Monitor congestive heart failure closely
By Katherine Klingle
According to the National Institutes of Health, more than 5 million people in the U.S. have congestive heart failure, contributing to 300,000 deaths each year. Congestive heart failure is sometimes caused by high blood pressure, coronary artery disease and diabetes, although drug abuse and congenital heart disease are other examples of causes. The word "failure" does not mean that your heart has stopped working, but that the heart has weakened and is not able to pump with enough force or that the heart is not filling with enough blood to pump. It is a serious condition that deserves close monitoring by your primary care provider. Some symptoms may be shortness of breath, swelling in the legs, feet and ankles, along with decreased energy.

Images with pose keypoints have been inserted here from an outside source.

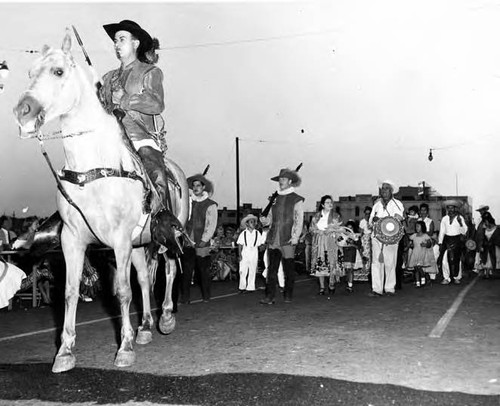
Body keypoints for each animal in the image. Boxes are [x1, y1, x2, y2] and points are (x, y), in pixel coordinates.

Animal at [14, 30, 189, 372]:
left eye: (58, 71)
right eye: (29, 72)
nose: (22, 111)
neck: (92, 171)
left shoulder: (119, 238)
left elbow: (121, 291)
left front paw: (125, 347)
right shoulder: (73, 239)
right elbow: (69, 292)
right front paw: (64, 351)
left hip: (167, 235)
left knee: (169, 269)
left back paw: (165, 317)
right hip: (139, 244)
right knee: (144, 279)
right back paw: (145, 327)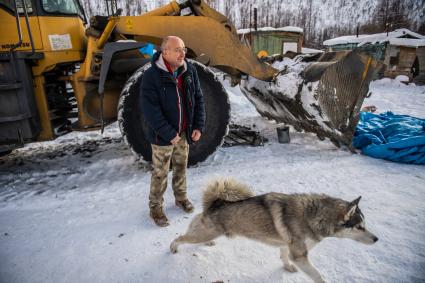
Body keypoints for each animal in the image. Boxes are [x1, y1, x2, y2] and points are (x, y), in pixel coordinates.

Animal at [169, 179, 378, 282]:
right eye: (359, 227)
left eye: (365, 224)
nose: (376, 239)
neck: (314, 217)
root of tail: (217, 202)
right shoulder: (300, 255)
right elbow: (318, 275)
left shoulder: (287, 244)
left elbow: (284, 256)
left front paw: (287, 267)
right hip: (203, 232)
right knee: (180, 237)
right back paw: (173, 248)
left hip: (208, 231)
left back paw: (208, 242)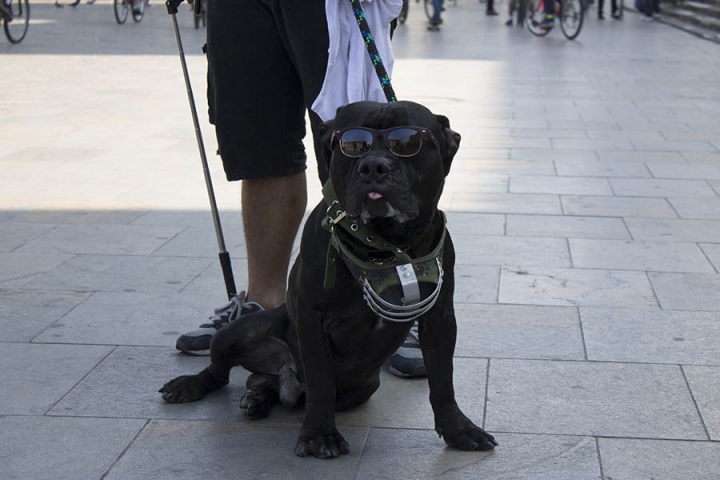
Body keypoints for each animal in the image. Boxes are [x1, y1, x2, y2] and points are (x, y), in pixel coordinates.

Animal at [159, 100, 496, 458]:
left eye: (407, 143)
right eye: (352, 145)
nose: (373, 166)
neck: (385, 245)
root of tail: (285, 375)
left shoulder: (440, 318)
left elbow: (443, 379)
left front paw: (459, 430)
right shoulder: (311, 317)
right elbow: (321, 380)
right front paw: (320, 434)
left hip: (361, 387)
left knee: (275, 389)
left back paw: (258, 397)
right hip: (237, 331)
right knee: (222, 372)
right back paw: (192, 385)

However, as is true in many diagnoses, there is a lot you can do to manage and minimize its effects on your daily life as well as reduce the number of hospital visits that may occur.
In the hospital setting, we often use the phrase "know your numbers." This is certainly applicable with congestive heart failure.

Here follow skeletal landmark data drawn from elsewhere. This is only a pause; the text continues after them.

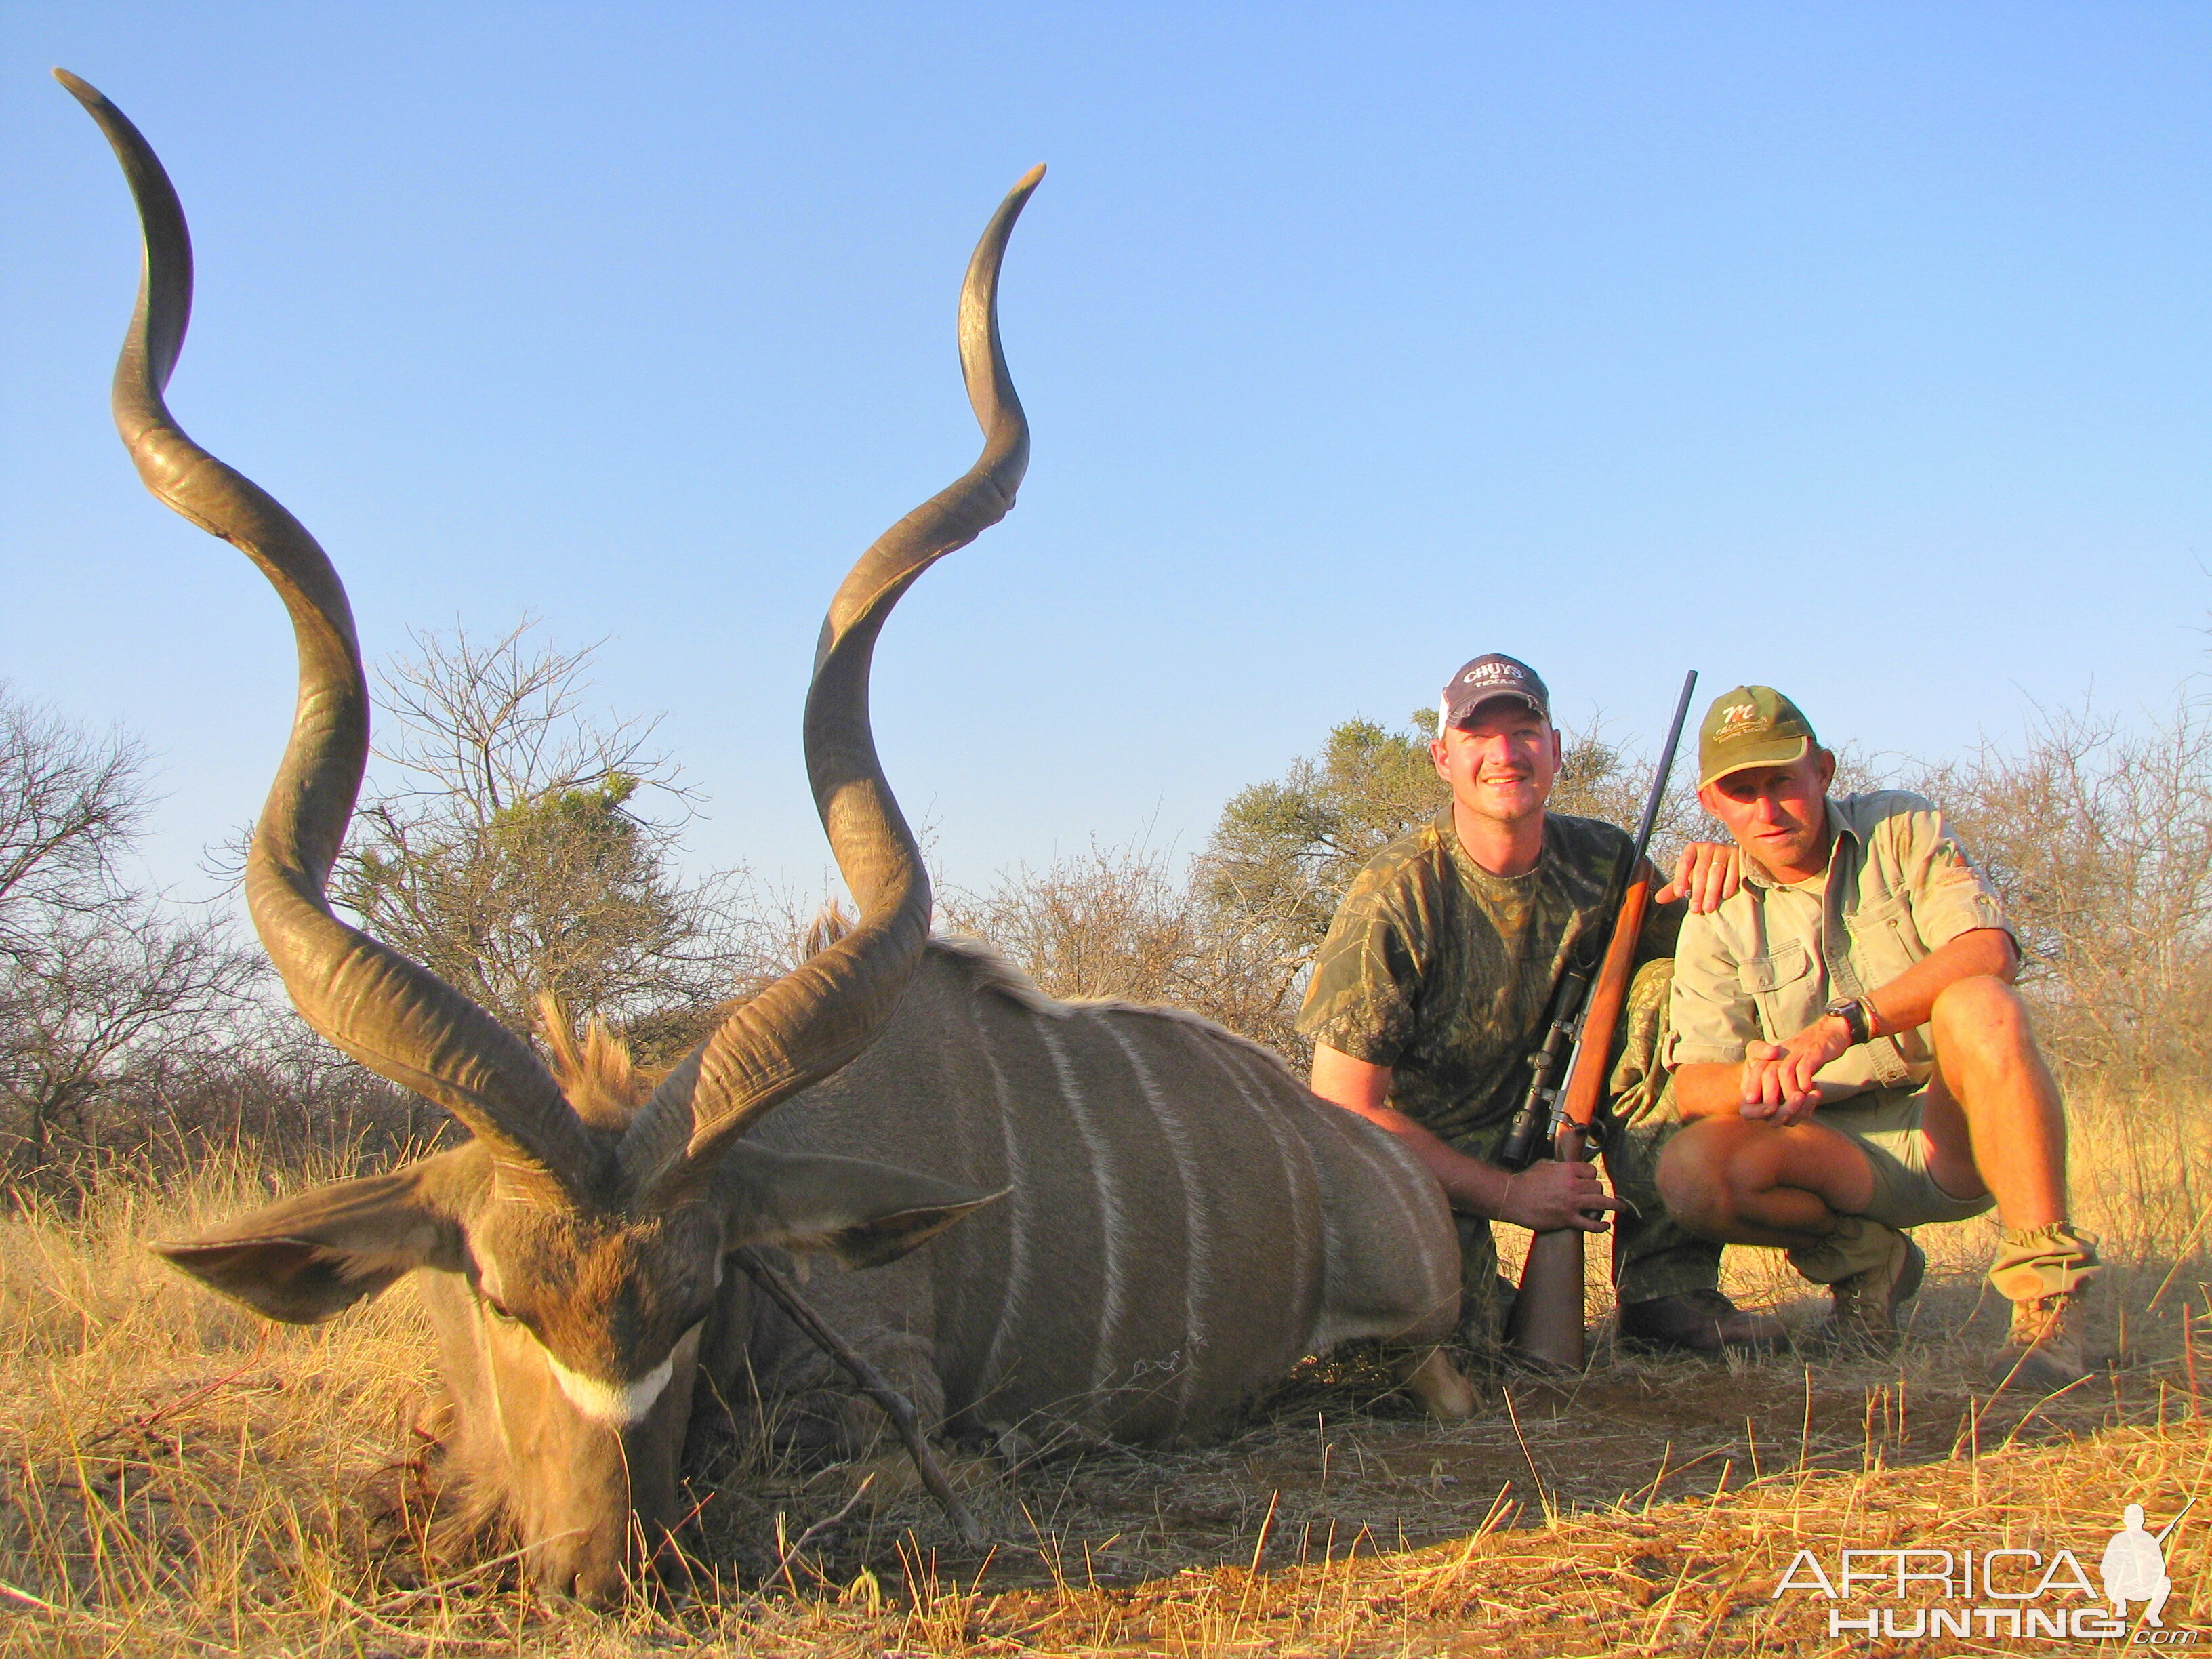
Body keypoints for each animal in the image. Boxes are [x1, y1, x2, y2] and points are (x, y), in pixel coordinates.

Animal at [60, 78, 1469, 1610]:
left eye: (698, 1295)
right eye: (502, 1297)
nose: (597, 1564)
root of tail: (1379, 1164)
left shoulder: (879, 1390)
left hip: (1417, 1322)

The first number you should know is your usual weight. It goes without saying that maintaining a normal weight in general reduces your risk for heart disease, as well as many other diseases. However, daily weights will help you track a trend of weight gain which may be because of fluid. Keep a pencil and paper in your bathroom and weigh yourself every morning after urinating and before drinking anything. Generally, avoid gaining two pounds of weight gain or five pounds of weight gain per week, though you should discuss acceptable fluctuations with your PCP. You may need to adjust your fluid intake, according to the results of the scale. Approximately two cups of any fluid is equal to one pound.
The second number represents milligrams of sodium per day you should limit your dietary intake to. Historically, a good goal has been a limit of 2,000 mg sodium per day although the American Heart Association is now recommending 1,500 mg per day for most people. Sodium is a natural component of food and water, but a lot of the food we eat has sodium added. Learn to check labels. It may shock you to see how much sodium is in food that doesn't even taste salty. It's the combination of sodium and chloride that create the salty taste, and sodium alone does not taste salty. Choosing more fresh, natural, unprocessed fruits, vegetables, lean protein sources, dried beans, fat-free dairy and grains provide an abundance of nutrients, fiber and minimal sodium.

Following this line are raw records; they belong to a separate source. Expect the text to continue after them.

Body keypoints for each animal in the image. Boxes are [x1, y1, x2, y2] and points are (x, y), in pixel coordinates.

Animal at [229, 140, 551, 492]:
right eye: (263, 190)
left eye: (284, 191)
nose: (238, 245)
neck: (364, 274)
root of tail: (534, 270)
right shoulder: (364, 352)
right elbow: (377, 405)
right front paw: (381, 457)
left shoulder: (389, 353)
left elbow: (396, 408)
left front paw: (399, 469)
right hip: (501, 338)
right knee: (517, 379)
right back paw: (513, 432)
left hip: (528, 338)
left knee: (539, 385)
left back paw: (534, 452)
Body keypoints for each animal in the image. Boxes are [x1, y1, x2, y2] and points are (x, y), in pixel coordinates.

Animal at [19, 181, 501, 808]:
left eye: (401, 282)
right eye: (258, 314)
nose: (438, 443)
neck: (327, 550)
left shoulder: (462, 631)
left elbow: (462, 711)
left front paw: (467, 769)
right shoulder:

The third is a group of numbers we all should know - blood pressure, cholesterol and glucose levels. Elevations in these also put a strain on your heart. Check with your PCP for his or her recommendations.
If you have congestive heart failure, there is much you can do to manage it. There are reputable online sources available for further information such as www.nhlbi.nih.gov or www.americanheart.org or contact your local registered dietitian.